Tangy vanilla bean panna cotta
2 tablespoons cold water
2 teaspoons unflavored powdered gelatin
2 cups heavy cream
1/3 cup granulated sugar
1 vanilla bean, split lenghtwise
1/4 teaspoon salt
1 cup well-shaken buttermilk
1 cup sour cream
-In a small bowl, whisk together cold water and gelatin and let soften for 5 minutes.
-In a medium saucepan, combine heavy cream, sugar, vanilla bean, and salt. Cook over medium-low heat, stirring often to dissolve sugar, until mixture is hot (don’t let it boil!). Remove from heat and whisk in gelatin mixture until smooth. Let mixture cool for 5 to 10 minutes. Remove vanilla bean and scrape the caviar into pan, discarding the pod.
-In a large bowl, whisk together buttermilk and sour cream and then whisk into heavy cream mixture until smooth.
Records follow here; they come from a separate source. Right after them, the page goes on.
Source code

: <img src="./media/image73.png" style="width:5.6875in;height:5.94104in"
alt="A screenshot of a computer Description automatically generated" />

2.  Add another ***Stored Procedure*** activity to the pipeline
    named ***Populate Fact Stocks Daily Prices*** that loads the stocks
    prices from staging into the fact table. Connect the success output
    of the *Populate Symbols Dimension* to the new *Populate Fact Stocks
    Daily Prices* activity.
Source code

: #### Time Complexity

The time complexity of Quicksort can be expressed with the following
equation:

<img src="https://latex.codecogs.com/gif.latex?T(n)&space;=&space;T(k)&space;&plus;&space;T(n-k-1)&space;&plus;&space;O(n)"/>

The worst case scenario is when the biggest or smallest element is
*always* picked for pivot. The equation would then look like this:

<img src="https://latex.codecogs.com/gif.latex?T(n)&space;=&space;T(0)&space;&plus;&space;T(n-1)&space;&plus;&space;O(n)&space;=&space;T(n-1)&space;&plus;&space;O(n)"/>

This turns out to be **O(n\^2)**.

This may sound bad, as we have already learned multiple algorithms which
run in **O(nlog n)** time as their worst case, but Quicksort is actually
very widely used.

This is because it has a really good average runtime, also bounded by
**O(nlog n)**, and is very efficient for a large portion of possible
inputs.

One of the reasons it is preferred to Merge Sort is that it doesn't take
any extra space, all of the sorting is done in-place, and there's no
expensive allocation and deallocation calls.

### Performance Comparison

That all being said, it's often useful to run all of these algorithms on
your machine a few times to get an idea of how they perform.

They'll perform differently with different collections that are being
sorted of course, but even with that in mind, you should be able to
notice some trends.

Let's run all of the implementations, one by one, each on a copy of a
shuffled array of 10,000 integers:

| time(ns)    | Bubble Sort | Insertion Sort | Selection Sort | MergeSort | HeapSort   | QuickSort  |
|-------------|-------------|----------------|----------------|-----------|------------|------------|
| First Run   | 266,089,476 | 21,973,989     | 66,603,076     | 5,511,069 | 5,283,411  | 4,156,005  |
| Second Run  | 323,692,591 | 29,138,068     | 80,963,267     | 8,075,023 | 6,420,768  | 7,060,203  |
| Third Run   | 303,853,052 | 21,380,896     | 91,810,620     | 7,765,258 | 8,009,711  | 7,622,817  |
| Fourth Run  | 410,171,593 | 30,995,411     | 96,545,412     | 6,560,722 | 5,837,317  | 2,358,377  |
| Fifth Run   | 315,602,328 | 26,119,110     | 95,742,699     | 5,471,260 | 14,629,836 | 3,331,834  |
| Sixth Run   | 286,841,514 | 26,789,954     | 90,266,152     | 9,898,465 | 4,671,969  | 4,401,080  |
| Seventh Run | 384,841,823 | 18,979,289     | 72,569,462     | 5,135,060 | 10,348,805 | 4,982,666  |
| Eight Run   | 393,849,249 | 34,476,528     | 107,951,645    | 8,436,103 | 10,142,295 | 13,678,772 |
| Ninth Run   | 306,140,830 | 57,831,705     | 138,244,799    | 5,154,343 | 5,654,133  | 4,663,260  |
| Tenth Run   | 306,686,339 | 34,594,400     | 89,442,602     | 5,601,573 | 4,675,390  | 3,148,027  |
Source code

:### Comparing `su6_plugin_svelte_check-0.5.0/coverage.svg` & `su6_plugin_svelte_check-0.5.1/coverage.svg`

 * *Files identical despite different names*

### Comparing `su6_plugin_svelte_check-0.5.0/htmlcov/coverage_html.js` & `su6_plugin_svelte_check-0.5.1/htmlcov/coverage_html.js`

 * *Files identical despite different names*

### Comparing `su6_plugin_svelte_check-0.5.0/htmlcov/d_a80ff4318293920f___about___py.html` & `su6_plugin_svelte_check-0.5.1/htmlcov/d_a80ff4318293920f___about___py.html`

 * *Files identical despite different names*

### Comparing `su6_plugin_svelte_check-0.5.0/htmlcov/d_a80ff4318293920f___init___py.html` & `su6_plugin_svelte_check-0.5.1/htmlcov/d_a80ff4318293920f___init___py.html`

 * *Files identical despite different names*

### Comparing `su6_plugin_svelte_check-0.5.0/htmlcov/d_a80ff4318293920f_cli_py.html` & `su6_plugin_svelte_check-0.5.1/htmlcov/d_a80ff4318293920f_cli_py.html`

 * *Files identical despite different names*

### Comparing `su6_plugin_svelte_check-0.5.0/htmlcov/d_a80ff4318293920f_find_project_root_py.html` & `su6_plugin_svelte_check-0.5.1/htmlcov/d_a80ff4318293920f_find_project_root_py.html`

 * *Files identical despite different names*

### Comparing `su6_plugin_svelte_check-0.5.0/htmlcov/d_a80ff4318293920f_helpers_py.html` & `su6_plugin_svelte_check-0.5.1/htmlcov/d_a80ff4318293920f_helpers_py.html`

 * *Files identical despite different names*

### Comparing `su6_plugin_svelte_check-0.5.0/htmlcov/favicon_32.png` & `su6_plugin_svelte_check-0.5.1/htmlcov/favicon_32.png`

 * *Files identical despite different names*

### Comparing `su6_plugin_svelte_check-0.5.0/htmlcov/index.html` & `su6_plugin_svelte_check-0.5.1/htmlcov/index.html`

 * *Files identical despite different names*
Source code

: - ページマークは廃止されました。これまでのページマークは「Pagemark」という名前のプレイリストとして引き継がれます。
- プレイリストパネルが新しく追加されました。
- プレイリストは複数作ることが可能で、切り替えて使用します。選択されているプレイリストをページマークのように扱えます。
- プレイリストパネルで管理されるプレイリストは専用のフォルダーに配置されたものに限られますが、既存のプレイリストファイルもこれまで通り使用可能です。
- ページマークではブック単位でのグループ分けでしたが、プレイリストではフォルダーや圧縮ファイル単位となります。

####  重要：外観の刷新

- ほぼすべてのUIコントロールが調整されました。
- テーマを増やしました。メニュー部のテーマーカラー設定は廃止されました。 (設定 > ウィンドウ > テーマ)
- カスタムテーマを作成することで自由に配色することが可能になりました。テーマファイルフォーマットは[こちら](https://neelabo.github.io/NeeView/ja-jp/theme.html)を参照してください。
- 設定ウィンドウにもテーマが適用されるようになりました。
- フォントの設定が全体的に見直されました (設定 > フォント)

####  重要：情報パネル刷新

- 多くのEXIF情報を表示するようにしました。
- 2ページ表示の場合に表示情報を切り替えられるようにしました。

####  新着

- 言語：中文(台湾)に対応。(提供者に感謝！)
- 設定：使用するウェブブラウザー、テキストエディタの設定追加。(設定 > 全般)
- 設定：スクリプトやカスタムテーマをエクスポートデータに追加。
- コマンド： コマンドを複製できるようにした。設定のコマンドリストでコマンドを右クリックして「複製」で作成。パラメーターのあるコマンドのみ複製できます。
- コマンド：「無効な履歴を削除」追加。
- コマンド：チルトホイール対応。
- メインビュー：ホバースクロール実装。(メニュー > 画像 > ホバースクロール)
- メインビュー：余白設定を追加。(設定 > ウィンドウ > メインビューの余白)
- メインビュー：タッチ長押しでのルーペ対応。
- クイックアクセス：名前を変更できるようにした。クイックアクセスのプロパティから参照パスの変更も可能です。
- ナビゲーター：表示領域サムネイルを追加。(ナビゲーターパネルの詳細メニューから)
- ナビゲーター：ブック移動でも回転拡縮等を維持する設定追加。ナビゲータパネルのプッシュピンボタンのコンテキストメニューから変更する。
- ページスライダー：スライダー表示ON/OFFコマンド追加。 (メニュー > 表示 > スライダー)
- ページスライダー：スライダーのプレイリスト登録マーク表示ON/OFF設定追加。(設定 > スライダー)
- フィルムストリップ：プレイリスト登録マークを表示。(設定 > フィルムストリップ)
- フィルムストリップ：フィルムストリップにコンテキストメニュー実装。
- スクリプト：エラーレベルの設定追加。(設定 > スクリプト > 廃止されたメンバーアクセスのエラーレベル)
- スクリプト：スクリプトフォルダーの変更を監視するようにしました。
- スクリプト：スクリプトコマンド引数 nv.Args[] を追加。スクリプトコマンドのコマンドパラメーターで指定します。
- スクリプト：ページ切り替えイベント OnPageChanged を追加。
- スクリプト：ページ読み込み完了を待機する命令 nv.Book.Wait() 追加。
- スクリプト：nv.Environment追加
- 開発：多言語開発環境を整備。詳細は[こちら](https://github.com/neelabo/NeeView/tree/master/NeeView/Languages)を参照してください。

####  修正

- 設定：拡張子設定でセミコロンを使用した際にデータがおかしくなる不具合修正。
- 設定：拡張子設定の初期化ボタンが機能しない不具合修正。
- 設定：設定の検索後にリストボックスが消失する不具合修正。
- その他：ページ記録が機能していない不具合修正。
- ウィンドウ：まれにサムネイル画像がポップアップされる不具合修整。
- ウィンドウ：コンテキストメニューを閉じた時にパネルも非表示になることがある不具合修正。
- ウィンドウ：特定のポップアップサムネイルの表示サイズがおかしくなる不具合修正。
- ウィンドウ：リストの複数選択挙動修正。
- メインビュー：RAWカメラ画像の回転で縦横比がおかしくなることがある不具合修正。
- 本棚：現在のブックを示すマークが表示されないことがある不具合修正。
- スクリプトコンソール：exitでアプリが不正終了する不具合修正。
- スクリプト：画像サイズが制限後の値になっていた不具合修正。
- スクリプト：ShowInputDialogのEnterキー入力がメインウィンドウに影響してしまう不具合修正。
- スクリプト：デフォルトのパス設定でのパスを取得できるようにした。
Divide texture equally among 6 6-ounce ramekins, custard cups, or coffee cups. Chill, uncovered, until firm, 3 to 4 hours. To serve, unmold panna cottas onto dessert dishes or serve straight from the ramekins in which they were chilled.
*Turn it into Honey-vanilla panna cotta: Reduce granulated sugar to 1/4 cup and add 1/4 cup honey along the sugar.